More pre-trained models, please

Taivo Pungas

15 Feb 2021 • 4 min read

Every classification task is linearly separable in the right feature space. This statement is a clue to building ML solutions that scale to many different use cases.

Here’s a visual explanation. Say you have data points in a given two-dimensional vector space. If you can use a straight line to separate the two classes, the dataset (and prediction problem) is linearly separable. Below, A is, and B isn’t.

Kujutiste tulemus päringule linearly separable

Note that B is still separable! It’s simply not linear; the separating line is more complicated. Linear separability is great because it lets you use straightforward, computationally cheap, easy-to-interpret, easy-to-implement models.

Now, there’s a problem with getting linearly separable models in image classification: the pixel space of all possible images is very complicated and not at all linearly separable. The solution since about 2012 is convolutional neural networks. You can imagine them learning two components simultaneously—first, a feature extractor: a function that takes in an image and gives out a vector. Second, a simple linear classifier on top: a function that takes in said vector and gives out class probabilities.

You can repurpose the feature extractor from any trained neural network. If you train your own linear classifier on top of the feature extractor, you have done transfer learning. That is, you’ve used the information learned in one task to make a different task faster to learn. Humans do it all the time, but it’s not very common in most machine learning pipelines I’ve seen.

So imagine you run a real estate ads website. You want to let users find images of specific rooms faster, so you need a classifier that can separate images of kitchens from images of bathrooms. The fastest way to get started is to use a neural net trained for object classification (separating cats, bananas, greenhouses, sweatshirts, etc.) as a feature extractor and use a small dataset of kitchen and bathroom images to train a linear classifier.

The benefit of such an approach is that you need much less task-specific data. For example, you could plausibly get to ~90% accuracy (assuming balanced classes) with only 10 labeled images of kitchens and bathrooms by pre-training on the ~1M images in ImageNet. The bulk of the data and compute budget is spent on the feature extractor, and the upside is you don’t have to train your own because ImageNet-trained nets are freely available online.

There are many public datasets on which you could pre-train. So, it’s surprising that people mostly seem to use ImageNet-based feature extractors, given its limited scope. Every extractor is only meant to detect things relevant for making good decisions on the original dataset. For ImageNet, that is “distinguishing physical objects in photos”. ImageNet-trained extractors have never seen cartoons, illustrations, or satellite images. There are few images taken in low-light conditions, with flash glare, etc.

ImageNet extractors are also trained to ignore “style” — everything other than content. A yellow-tinted versus a blue-tinted image of a house should produce the same classification on ImageNet. The extractor is not incentivized to differentiate the two, which might be necessary to predict a photo’s aesthetic quality.

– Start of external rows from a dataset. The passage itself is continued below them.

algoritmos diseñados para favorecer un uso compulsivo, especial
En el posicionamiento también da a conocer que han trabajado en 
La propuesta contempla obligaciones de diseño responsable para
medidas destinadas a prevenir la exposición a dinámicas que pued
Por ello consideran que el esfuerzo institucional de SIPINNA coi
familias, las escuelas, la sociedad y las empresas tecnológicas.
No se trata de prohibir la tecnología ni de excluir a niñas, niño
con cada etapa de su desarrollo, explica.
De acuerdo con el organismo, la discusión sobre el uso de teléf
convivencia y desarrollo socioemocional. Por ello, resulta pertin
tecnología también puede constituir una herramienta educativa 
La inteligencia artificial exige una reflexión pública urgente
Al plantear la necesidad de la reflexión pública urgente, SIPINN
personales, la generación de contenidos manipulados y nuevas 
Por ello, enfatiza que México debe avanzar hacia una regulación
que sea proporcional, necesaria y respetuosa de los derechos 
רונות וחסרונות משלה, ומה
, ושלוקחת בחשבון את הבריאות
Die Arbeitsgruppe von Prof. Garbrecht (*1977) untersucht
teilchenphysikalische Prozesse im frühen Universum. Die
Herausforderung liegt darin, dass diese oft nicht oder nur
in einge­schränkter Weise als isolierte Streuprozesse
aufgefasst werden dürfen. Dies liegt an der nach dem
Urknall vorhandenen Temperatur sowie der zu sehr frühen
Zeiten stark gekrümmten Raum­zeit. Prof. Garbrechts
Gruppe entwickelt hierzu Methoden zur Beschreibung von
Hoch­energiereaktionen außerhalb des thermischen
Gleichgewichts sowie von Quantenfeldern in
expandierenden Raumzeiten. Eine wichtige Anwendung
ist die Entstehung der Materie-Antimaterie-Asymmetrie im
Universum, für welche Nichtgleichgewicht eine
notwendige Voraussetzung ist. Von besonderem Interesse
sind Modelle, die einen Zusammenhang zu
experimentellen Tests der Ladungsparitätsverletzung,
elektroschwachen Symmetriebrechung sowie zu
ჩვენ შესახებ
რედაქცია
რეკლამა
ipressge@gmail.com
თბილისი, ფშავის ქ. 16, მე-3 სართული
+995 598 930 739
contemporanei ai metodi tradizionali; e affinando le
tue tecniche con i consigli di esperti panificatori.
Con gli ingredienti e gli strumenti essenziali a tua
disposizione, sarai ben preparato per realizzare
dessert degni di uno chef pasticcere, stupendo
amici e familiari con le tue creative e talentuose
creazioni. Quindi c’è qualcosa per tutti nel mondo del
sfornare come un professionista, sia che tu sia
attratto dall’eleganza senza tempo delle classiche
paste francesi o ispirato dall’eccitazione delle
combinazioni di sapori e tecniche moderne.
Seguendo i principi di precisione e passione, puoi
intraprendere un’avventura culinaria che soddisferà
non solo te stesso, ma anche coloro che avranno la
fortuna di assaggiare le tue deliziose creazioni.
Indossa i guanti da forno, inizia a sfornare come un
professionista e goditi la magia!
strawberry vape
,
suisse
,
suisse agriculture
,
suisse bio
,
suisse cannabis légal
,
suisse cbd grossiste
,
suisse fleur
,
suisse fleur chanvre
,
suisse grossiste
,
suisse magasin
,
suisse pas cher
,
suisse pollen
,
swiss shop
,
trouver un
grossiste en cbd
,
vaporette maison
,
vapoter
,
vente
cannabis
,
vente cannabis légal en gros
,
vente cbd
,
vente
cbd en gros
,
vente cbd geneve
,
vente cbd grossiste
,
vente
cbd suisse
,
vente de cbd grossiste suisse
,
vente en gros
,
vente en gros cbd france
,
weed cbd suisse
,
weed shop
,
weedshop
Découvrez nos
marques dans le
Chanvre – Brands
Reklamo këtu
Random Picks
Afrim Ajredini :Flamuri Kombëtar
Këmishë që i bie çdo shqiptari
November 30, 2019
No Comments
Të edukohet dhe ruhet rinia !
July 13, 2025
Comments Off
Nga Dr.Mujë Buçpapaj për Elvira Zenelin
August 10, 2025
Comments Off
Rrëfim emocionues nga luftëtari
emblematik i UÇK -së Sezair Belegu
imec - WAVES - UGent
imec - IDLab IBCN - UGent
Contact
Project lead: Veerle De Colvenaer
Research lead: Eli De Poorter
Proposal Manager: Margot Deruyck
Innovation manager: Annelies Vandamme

It would be powerful to have lots of different feature extractors, each for a different task. One that cares a lot about style but very little about content. One that looks only at text layout but not content. One that looks at text content but ignores layout. Several extractors specialised in satellite images with resolution 1m/pixel, 10m/pixel, 100m/pixel, etc. There’s lots of room for variation. You might even have classical computer vision-based extractors with well-defined interpretations, like dominant colors.

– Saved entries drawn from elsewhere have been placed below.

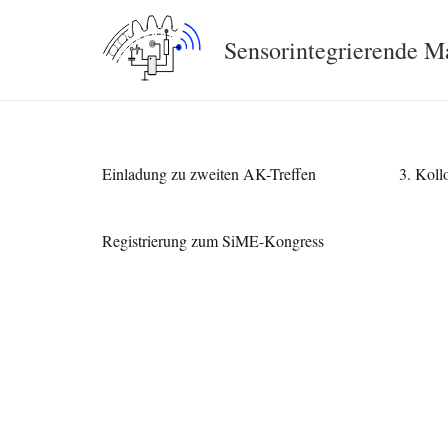
Sensorintegrierende 
Einladung zu zweiten AK-Treffen
3. Koll
Registrierung zum SiME-Kongress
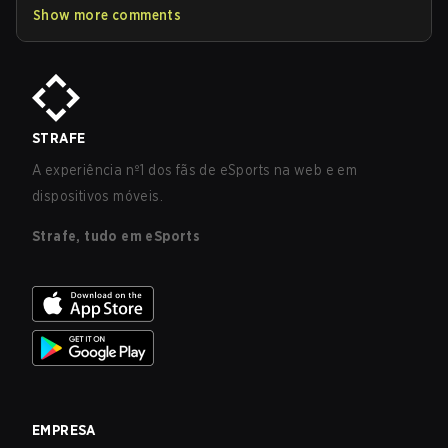
Show more comments
STRAFE
A experiência nº1 dos fãs de eSports na web e em
dispositivos móveis.
Strafe, tudo em eSports
EMPRESA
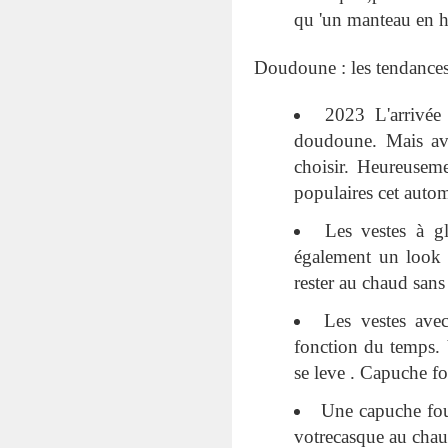
qu 'un manteau en h
Doudoune : les tendance
2023 L'arrivée 
doudoune. Mais avec
choisir. Heureusem
populaires cet autom
Les vestes à gl
également un look c
rester au chaud san
Les vestes ave
fonction du temps. 
se leve . Capuche fo
Une capuche four
votrecasque au chau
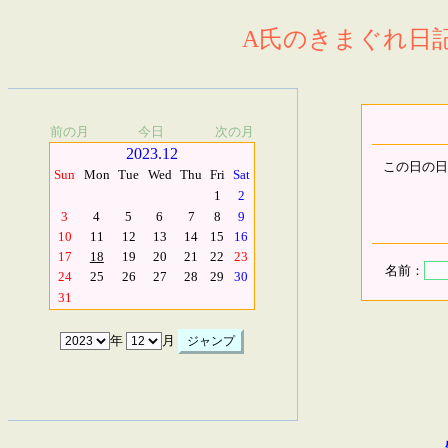
A氏のきまぐれ日記.
前の月
今日
次の月
2023.12
この日の日
Sun
Mon
Tue
Wed
Thu
Fri
Sat
1
2
3
4
5
6
7
8
9
10
11
12
13
14
15
16
17
18
19
20
21
22
23
名前：
24
25
26
27
28
29
30
31
年
月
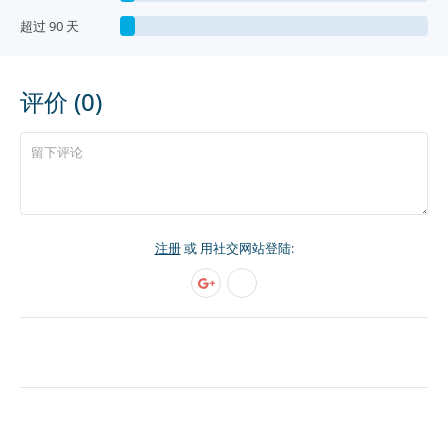
超过 90 天
评价 (0)
注册
或 用社交网站登陆:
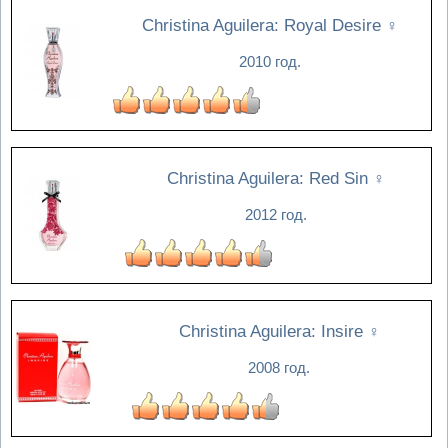
Christina Aguilera: Royal Desire
♀
2010 год.
Christina Aguilera: Red Sin
♀
2012 год.
Christina Aguilera: Insire
♀
2008 год.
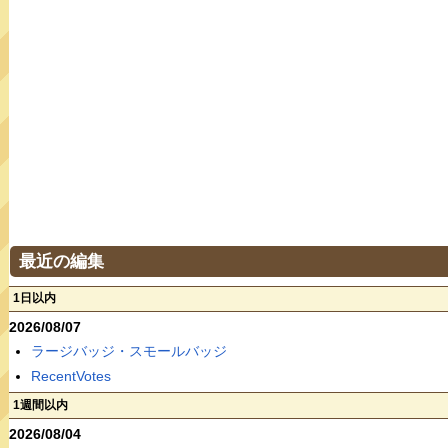
最近の編集
1日以内
2026/08/07
ラージバッジ・スモールバッジ
RecentVotes
1週間以内
2026/08/04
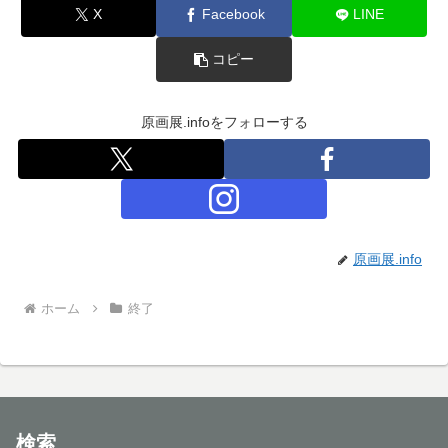
X
Facebook
LINE
コピー
原画展.infoをフォローする
原画展.info
ホーム
終了
検索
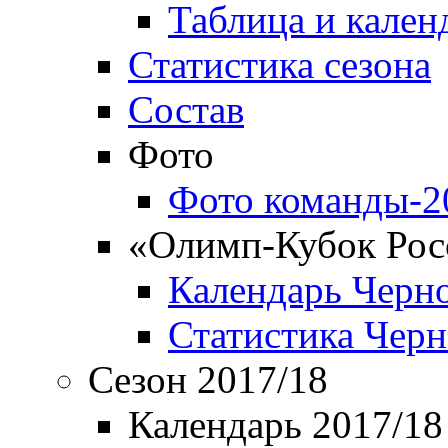
Таблица и кален
Статистика сезона
Состав
Фото
Фото команды-2
«Олимп-Кубок Рос
Календарь Черн
Статистика Чер
Сезон 2017/18
Календарь 2017/18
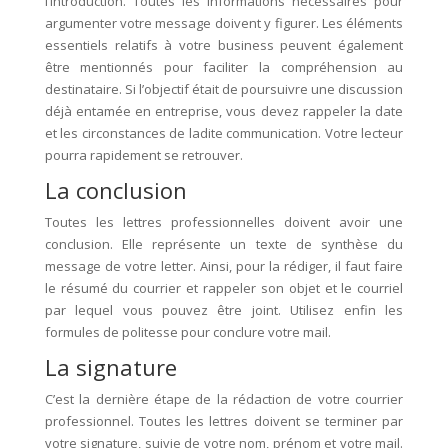
l’introduction. Toutes les informations nécessaires pour
argumenter votre message doivent y figurer. Les éléments
essentiels relatifs à votre business peuvent également
être mentionnés pour faciliter la compréhension au
destinataire. Si l’objectif était de poursuivre une discussion
déjà entamée en entreprise, vous devez rappeler la date
et les circonstances de ladite communication. Votre lecteur
pourra rapidement se retrouver.
La conclusion
Toutes les lettres professionnelles doivent avoir une
conclusion. Elle représente un texte de synthèse du
message de votre letter. Ainsi, pour la rédiger, il faut faire
le résumé du courrier et rappeler son objet et le courriel
par lequel vous pouvez être joint. Utilisez enfin les
formules de politesse pour conclure votre mail.
La signature
C’est la dernière étape de la rédaction de votre courrier
professionnel. Toutes les lettres doivent se terminer par
votre signature, suivie de votre nom, prénom et votre mail.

Given a broad library of such feature extractors, it becomes much easier to build an ML model: all you need to do is a) pick a feature extractor and b) train a linear model. This is simpler than training a whole network from scratch not only because it takes less compute, but also because it takes much less skill. A domain expert will usually have a good intuition for what the relevant features for a decision are. Content or style? Is color essential? What are the images taken of?

Every feature extractor defines a multidimensional space, which is hard to intuit. But since you can calculate distances between points there, you can do tricks to let humans better understand the underlying structure of the space and dataset. You can show the most similar images to a given image in this space. You can show the main clusters or outliers that are furthest away from the central mass of examples. I’ve this sort of exploration and gotten a very good feel for the datasets I’ve spent lots of time with.

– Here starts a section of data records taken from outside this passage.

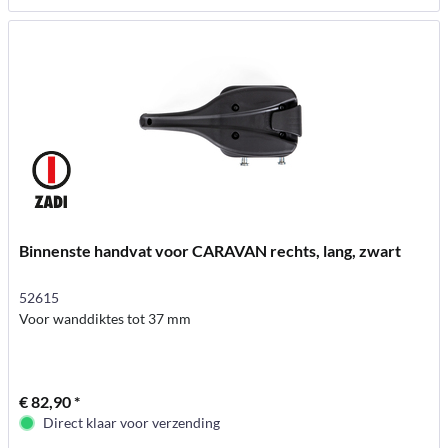
Binnenste handvat voor CARAVAN rechts, lang, zwart
52615
Voor wanddiktes tot 37 mm
€ 82,90 *
Direct klaar voor verzending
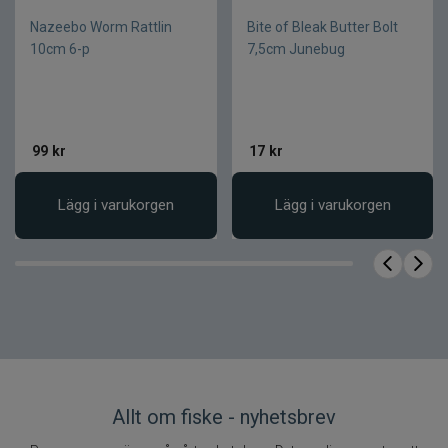
Nazeebo Worm Rattlin
Bite of Bleak Butter Bolt
10cm 6-p
7,5cm Junebug
99
kr
17
kr
Lägg i varukorgen
Lägg i varukorgen
Allt om fiske - nyhetsbrev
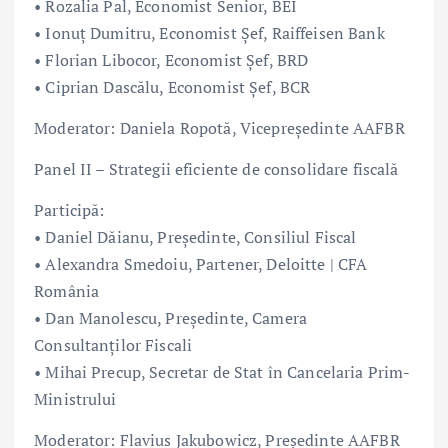
• Rozalia Pal, Economist Senior, BEI
• Ionuț Dumitru, Economist Șef, Raiffeisen Bank
• Florian Libocor, Economist Șef, BRD
• Ciprian Dascălu, Economist Șef, BCR
Moderator: Daniela Ropotă, Vicepreședinte AAFBR
Panel II – Strategii eficiente de consolidare fiscală
Participă:
• Daniel Dăianu, Președinte, Consiliul Fiscal
• Alexandra Smedoiu, Partener, Deloitte | CFA
România
• Dan Manolescu, Președinte, Camera
Consultanților Fiscali
• Mihai Precup, Secretar de Stat în Cancelaria Prim-
Ministrului
Moderator: Flavius Jakubowicz, Președinte AAFBR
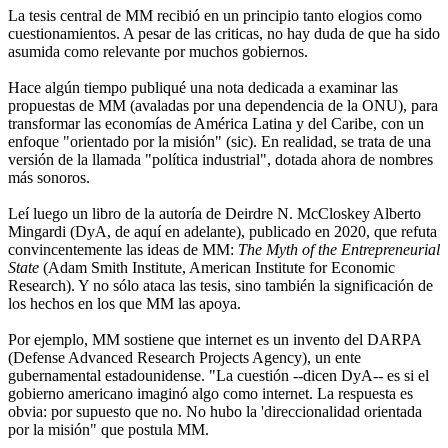
La tesis central de MM recibió en un principio tanto elogios como
cuestionamientos. A pesar de las criticas, no hay duda de que ha sido
asumida como relevante por muchos gobiernos.
Hace algún tiempo publiqué una nota dedicada a examinar las
propuestas de MM (avaladas por una dependencia de la ONU), para
transformar las economías de América Latina y del Caribe, con un
enfoque "orientado por la misión" (sic). En realidad, se trata de una
versión de la llamada "política industrial", dotada ahora de nombres
más sonoros.
Leí luego un libro de la autoría de Deirdre N. McCloskey Alberto
Mingardi (DyA, de aquí en adelante), publicado en 2020, que refuta
convincentemente las ideas de MM:
The Myth of the Entrepreneurial
State
(Adam Smith Institute, American Institute for Economic
Research). Y no sólo ataca las tesis, sino también la significación de
los hechos en los que MM las apoya.
Por ejemplo, MM sostiene que internet es un invento del DARPA
(Defense Advanced Research Projects Agency), un ente
gubernamental estadounidense. "La cuestión --dicen DyA-- es si el
gobierno americano imaginó algo como internet. La respuesta es
obvia: por supuesto que no. No hubo la 'direccionalidad orientada
por la misión" que postula MM.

The value of all this is to use the thing humans are great at: intuitively figuring out the underlying structure. At the same time, computers do the heavy lifting: operationalizing that intuition, going through lots of images, and surfacing relevant ones. Put together, it’s the fastest way to build computer vision models, and coincidentally also the most general one!

If two companies (say, TransferWise and Revolut) both use models for processing passports for very similar purposes but have a few crucial differences in what is acceptable, they could still share the feature extractor but train their own models. You can even imagine a whole industry association pooling data and compute to build a shared feature extractor. Why? To get a model more powerful than what each could create on their own.

The reason I think about this is that it’s a step towards broader use of AI. If building and maintaining a simple ML-based feature requires a 200k€/year team, only large and motivated companies will even consider it. If it’s a matter of labeling 20 images in simple cloud software, I believe it can catch on in most small/startup technology companies.